Nevertheless, the university suspended Hovis for three years and banned him from campus until April 2027. The university denied his appeals to have the suspension overturned.
In late August 2024, Pringle, who was not a student but was banned from campus for three years, was re-arrested after UF police officers encountered her on campus.
Governor DeSantis Reacts
Two weeks after the encampment, Florida Governor Ron DeSantis spoke at the site of the protest. DeSantis condemned protestors and “elite universities that have allowed themselves to be overrun with encampments.”

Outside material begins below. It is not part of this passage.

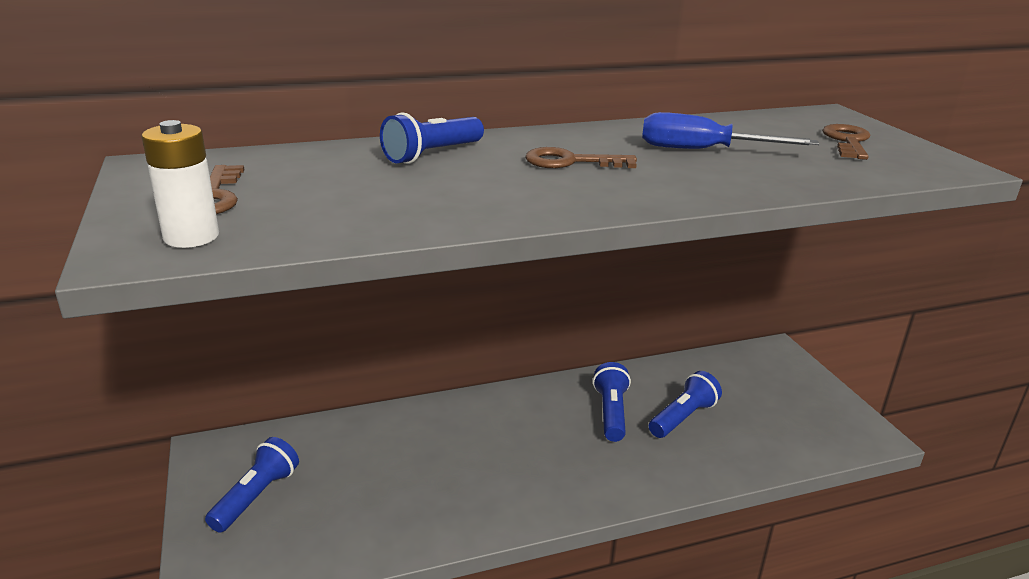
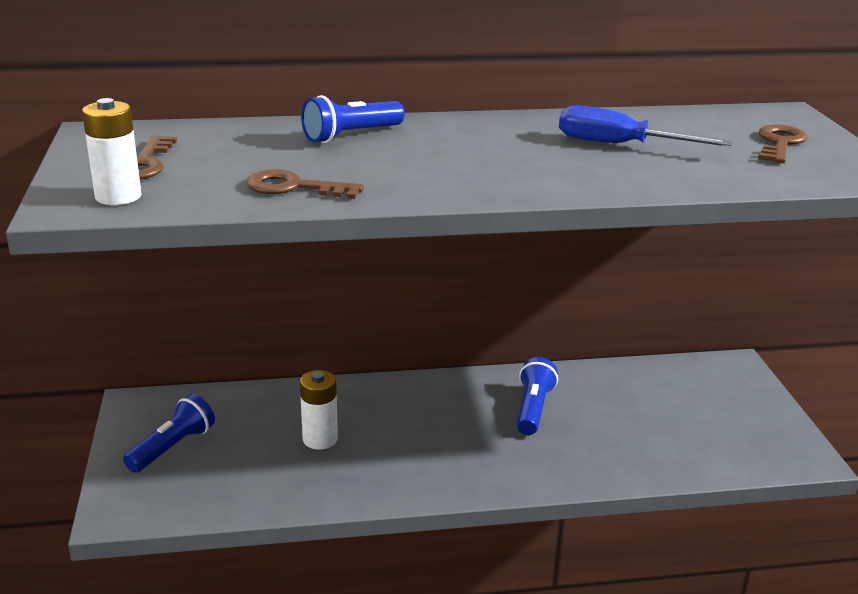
camera: 10 degrees right, 0 degrees up
brown key [525,147,637,168] -> brown key moved to [246,169,364,199]
blue flashlight [649,371,722,438] -> none
none -> white battery [300,370,338,450]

“We will not let the inmates run the asylum in the Sunshine State,” he said.
DeSantis further denounced the protestors as "imbeciles" supporting a "cheap cause." He stated that advocating for a Palestinian state amounted to endorsing a "second Holocaust."
Ray Rodrigues, chancellor of the State University System, joined DeSantis in condemning the protestors and said the state would not give in to their demands.
“In Florida, there will be no negotiations,” Rodrigues said. “There will be no appeasement, there will be no amnesty, and there will be no divestment.”

UF President Ben Sasse expressed his support for free speech on UF’s campus but said protestors must obey campus guidelines. In an op-ed in the Wall Street Journal, Sasse defended free speech on campus, but criticized the “asinine entitlement” of the protestors, describing them as “young men and women with little grasp of geography or history.”